(WORK TO COMPLETE):
a – Set down the passage in the article on the Alter Bridge album from "Singles from Alter" up to and including "via Napalm Records.".
b – Extract the lines of the records from the start of the records up to and including the line with "ため、軽い症状でも油断せずに治療を受けることを強くお", omitting the pictures from your answer.

(PASSAGE PROVIDED):
"""

Studio album by Alter Bridge
- Released: January 9, 2026
- Recorded: 2025
- Studios: 5150 (Los Angeles); Studio Barbarosa (Orlando);
- Genres: Hard rock; progressive rock; alternative metal;
- Length: 60:41
- Label: Napalm
- Producer: Michael "Elvis" Baskette

Alter Bridge chronology
| Pawns & Kings (2022) | Alter Bridge (2026) |  |

Singles from Alter Bridge
- "Silent Divide" Released: September 3, 2025; "What Lies Within" Released: October 8, 2025; "Playing Aces" Released: December 3, 2025; "Scales Are Falling" Released: January 7, 2026;

= Alter Bridge (album) =

Alter Bridge is the eighth studio album by American rock band Alter Bridge. It is the follow-up to 2022's Pawns & Kings. It was released on January 9, 2026, via Napalm Records.

Professional ratings
Review scores
| Source | Rating |
| Blabbermouth.net | 9/10 |
| Classic Rock | Star |
| Distorted Sound Magazine | 9/10 |
| Kerrang! | 4/5 |
| Spill Magazine | Star Half star |

==Background==
In an interview with Loudwire, guitarist Mark Tremonti explained that Alter Bridge were planning on doing something "ridiculously cool" for the eighth studio album and that it would be inspired by something "really, really special."

"""

(RECORDS FOR PROCESSING):
"""

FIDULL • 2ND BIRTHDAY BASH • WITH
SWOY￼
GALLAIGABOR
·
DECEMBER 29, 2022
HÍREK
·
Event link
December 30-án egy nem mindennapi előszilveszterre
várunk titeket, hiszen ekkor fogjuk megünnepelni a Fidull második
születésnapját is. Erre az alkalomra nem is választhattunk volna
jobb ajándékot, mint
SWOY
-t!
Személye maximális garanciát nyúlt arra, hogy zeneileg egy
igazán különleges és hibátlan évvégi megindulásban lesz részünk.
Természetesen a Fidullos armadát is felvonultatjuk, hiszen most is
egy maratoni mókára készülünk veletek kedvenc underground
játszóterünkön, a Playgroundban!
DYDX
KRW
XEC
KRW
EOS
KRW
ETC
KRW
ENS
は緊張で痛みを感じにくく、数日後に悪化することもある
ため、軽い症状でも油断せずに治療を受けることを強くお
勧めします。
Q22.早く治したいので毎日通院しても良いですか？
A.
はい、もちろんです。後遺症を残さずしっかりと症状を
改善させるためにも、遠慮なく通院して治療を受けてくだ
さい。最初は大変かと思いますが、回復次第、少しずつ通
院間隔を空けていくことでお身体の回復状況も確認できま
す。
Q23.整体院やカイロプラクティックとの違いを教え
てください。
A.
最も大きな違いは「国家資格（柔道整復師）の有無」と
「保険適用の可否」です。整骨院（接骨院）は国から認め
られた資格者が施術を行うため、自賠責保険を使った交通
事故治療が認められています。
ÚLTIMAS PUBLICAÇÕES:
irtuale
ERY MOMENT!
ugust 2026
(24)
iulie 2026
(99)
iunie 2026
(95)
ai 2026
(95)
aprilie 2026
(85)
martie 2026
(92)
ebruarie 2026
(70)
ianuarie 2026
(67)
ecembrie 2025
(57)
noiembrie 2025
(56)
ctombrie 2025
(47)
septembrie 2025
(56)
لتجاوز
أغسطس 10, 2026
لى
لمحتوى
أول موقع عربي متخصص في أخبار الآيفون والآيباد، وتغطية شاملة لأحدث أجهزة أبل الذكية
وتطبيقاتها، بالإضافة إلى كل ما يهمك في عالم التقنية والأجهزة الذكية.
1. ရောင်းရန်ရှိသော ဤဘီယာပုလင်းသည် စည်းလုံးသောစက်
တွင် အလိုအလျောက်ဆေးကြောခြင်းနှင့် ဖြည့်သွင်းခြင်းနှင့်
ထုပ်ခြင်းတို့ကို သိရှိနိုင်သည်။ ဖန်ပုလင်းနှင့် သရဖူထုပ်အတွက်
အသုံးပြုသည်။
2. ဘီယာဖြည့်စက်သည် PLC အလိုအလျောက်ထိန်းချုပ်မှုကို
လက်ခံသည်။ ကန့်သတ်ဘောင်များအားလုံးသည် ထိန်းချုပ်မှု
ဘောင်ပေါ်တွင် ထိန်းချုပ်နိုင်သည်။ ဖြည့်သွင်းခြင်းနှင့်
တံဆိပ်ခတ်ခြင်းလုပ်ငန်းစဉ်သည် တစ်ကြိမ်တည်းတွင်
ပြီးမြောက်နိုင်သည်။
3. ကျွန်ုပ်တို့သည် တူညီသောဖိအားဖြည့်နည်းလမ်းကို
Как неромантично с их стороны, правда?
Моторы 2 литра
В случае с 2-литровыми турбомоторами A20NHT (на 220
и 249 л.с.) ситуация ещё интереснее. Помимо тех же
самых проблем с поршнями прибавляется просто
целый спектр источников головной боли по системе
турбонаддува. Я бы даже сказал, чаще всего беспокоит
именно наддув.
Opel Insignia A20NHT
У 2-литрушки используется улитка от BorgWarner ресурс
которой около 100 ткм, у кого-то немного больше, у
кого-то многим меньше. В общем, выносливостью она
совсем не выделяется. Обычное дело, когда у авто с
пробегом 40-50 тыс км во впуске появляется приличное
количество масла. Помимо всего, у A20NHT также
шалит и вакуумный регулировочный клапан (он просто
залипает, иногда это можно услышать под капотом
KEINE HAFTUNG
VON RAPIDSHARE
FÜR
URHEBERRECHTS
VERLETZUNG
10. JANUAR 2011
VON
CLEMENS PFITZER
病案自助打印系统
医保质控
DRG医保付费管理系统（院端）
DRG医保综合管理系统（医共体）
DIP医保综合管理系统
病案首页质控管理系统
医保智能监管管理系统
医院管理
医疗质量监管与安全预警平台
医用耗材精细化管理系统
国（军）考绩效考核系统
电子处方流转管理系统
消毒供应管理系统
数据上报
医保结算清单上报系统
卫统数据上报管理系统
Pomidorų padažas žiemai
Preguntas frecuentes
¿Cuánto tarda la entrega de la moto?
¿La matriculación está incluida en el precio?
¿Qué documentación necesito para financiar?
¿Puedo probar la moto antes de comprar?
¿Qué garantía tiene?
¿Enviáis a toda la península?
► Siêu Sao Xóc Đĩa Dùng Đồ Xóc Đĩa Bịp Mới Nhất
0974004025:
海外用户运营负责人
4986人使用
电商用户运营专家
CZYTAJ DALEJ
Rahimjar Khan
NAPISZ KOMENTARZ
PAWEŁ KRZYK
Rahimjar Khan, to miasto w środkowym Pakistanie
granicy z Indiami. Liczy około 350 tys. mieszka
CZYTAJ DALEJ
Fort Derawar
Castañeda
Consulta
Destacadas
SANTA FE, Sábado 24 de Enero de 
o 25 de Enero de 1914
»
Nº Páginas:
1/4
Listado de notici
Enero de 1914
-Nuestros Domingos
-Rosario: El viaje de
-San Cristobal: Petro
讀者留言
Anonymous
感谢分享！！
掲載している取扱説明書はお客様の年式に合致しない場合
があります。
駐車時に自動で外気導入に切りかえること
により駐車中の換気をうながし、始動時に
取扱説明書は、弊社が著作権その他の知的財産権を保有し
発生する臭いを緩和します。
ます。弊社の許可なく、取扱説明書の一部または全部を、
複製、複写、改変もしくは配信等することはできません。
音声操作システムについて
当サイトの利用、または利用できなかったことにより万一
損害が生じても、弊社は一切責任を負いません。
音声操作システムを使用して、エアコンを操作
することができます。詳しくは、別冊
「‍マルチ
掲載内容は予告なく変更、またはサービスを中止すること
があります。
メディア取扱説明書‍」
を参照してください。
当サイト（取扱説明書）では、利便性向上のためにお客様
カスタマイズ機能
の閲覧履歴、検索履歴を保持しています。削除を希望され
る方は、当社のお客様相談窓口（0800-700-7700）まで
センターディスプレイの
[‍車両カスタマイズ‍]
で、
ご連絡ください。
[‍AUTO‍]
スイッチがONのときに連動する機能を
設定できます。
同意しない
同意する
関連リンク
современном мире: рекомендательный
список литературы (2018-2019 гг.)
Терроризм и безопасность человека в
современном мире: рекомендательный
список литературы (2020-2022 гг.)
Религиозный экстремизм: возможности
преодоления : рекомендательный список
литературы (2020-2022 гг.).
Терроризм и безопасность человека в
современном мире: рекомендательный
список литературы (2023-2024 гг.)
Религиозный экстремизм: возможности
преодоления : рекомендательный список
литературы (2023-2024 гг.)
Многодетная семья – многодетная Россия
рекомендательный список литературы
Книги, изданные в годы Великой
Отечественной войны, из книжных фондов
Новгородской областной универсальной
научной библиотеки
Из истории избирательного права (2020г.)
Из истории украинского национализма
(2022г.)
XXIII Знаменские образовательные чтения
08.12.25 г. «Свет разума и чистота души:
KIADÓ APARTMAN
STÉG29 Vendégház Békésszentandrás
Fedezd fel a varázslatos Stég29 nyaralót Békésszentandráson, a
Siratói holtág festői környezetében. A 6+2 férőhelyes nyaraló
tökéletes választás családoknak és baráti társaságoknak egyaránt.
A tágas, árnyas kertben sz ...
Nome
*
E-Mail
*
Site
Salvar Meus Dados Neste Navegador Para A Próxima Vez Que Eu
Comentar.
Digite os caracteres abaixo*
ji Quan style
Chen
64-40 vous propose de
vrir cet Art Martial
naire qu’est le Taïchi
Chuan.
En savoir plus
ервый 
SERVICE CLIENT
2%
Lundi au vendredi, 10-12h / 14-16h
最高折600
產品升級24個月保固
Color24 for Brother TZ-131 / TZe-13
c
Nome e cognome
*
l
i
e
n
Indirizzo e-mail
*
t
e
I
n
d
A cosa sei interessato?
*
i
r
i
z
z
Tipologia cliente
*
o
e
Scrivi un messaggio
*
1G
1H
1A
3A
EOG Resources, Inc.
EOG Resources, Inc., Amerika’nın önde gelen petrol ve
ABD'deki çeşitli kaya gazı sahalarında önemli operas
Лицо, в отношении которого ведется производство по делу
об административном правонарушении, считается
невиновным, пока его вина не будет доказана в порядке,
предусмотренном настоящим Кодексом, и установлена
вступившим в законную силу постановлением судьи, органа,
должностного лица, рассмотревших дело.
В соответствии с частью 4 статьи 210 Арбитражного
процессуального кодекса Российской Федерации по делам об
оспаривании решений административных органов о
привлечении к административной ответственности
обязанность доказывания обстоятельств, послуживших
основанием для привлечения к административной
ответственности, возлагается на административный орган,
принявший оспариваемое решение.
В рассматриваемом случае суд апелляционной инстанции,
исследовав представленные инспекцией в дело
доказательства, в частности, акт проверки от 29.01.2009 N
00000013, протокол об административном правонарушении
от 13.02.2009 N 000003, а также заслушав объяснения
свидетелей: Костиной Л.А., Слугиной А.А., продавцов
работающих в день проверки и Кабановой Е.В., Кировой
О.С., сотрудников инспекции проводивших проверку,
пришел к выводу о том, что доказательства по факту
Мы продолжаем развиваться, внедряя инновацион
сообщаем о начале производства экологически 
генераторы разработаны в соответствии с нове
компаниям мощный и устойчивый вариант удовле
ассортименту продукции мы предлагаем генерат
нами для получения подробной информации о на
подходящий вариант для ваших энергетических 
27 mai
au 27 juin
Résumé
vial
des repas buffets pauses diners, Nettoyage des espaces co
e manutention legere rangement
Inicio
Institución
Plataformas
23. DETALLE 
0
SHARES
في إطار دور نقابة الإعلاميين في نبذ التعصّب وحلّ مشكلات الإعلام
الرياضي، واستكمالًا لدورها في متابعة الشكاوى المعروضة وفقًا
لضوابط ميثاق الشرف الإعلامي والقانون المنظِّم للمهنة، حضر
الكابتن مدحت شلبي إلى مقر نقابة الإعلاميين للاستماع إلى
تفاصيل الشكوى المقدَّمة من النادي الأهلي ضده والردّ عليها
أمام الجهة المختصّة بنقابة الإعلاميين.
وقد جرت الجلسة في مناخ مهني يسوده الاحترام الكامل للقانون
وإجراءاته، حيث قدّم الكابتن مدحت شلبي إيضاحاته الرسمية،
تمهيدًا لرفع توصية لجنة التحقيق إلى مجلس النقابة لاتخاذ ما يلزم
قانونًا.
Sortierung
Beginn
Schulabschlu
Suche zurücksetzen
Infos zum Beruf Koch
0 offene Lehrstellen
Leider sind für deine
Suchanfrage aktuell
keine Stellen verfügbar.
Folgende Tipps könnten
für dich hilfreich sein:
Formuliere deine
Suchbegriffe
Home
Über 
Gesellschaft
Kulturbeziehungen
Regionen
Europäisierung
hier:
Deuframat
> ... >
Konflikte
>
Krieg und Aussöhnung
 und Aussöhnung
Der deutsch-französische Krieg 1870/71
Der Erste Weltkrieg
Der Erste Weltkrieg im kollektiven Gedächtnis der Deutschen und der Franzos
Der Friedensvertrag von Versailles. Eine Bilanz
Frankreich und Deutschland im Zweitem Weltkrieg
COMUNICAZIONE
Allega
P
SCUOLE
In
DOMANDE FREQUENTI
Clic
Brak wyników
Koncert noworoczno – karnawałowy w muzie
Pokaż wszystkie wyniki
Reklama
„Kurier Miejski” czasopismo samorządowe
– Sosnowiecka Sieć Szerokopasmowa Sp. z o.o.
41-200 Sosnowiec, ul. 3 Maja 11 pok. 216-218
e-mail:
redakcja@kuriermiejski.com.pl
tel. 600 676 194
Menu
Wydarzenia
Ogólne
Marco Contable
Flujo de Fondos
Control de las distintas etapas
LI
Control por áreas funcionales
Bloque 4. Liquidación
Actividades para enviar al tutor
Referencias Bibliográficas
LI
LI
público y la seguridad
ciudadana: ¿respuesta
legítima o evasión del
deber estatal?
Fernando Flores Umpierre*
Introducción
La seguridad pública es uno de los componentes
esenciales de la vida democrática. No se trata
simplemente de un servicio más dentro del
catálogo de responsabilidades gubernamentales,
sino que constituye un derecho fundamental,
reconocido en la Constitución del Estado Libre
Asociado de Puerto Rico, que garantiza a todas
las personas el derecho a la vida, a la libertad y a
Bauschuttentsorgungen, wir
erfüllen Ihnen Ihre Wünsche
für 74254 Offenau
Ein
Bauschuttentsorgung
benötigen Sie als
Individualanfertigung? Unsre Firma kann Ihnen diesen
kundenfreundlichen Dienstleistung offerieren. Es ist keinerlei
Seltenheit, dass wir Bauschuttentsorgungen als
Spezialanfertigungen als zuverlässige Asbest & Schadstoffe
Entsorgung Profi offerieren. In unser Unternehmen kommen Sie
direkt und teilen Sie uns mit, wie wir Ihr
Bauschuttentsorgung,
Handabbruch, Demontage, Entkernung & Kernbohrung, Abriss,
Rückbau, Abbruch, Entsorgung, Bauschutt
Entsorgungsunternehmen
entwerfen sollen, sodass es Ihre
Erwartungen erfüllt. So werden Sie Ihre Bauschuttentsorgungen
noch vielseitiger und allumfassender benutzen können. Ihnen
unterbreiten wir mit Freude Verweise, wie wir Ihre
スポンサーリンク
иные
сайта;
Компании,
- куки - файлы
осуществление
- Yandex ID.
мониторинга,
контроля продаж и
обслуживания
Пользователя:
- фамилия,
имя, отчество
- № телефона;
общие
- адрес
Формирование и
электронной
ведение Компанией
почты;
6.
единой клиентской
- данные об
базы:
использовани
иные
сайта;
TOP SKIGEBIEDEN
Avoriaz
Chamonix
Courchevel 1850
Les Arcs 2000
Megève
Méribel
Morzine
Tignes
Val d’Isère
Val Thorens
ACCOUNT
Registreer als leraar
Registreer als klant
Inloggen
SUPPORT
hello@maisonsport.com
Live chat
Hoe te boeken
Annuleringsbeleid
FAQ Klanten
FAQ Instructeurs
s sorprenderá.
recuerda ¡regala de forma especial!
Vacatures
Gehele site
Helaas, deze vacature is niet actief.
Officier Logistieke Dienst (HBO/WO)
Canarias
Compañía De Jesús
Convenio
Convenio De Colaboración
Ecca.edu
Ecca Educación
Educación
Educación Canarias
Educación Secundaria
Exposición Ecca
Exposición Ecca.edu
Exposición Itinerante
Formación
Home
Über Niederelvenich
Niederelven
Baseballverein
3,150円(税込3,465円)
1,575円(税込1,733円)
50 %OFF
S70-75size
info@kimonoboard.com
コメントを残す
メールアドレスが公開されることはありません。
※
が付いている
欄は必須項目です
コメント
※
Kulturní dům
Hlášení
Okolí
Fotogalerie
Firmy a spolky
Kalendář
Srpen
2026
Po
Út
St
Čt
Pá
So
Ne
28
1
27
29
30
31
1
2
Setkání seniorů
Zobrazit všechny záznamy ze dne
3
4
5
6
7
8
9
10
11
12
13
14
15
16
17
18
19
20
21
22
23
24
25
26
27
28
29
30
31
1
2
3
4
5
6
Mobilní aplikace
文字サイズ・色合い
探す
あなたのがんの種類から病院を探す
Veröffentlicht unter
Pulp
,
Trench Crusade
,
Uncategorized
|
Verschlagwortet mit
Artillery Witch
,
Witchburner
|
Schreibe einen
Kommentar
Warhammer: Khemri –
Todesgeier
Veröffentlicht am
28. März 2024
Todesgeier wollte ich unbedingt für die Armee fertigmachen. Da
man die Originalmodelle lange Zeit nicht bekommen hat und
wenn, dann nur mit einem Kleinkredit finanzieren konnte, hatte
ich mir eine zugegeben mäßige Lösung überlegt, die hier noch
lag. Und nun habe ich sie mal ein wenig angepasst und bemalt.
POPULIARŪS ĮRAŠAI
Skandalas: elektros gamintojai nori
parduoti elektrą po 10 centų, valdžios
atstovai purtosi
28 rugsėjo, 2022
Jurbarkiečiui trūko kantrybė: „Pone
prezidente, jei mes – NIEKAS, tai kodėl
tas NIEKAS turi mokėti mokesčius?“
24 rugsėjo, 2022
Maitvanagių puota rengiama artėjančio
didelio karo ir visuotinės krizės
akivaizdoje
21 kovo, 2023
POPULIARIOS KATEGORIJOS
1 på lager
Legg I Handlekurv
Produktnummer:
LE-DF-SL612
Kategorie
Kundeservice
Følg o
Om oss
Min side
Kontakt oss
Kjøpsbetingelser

"""

(EXPECTED RESULTS):
a –
Singles from Alter Bridge
- "Silent Divide" Released: September 3, 2025; "What Lies Within" Released: October 8, 2025; "Playing Aces" Released: December 3, 2025; "Scales Are Falling" Released: January 7, 2026;

= Alter Bridge (album) =

Alter Bridge is the eighth studio album by American rock band Alter Bridge. It is the follow-up to 2022's Pawns & Kings. It was released on January 9, 2026, via Napalm Records.

b –
FIDULL • 2ND BIRTHDAY BASH • WITH
SWOY
GALLAIGABOR
·
DECEMBER 29, 2022
HÍREK
·
Event link
December 30-án egy nem mindennapi előszilveszterre
várunk titeket, hiszen ekkor fogjuk megünnepelni a Fidull második
születésnapját is. Erre az alkalomra nem is választhattunk volna
jobb ajándékot, mint
SWOY
-t!
Személye maximális garanciát nyúlt arra, hogy zeneileg egy
igazán különleges és hibátlan évvégi megindulásban lesz részünk.
Természetesen a Fidullos armadát is felvonultatjuk, hiszen most is
egy maratoni mókára készülünk veletek kedvenc underground
játszóterünkön, a Playgroundban!
DYDX
KRW
XEC
KRW
EOS
KRW
ETC
KRW
ENS
は緊張で痛みを感じにくく、数日後に悪化することもある
ため、軽い症状でも油断せずに治療を受けることを強くお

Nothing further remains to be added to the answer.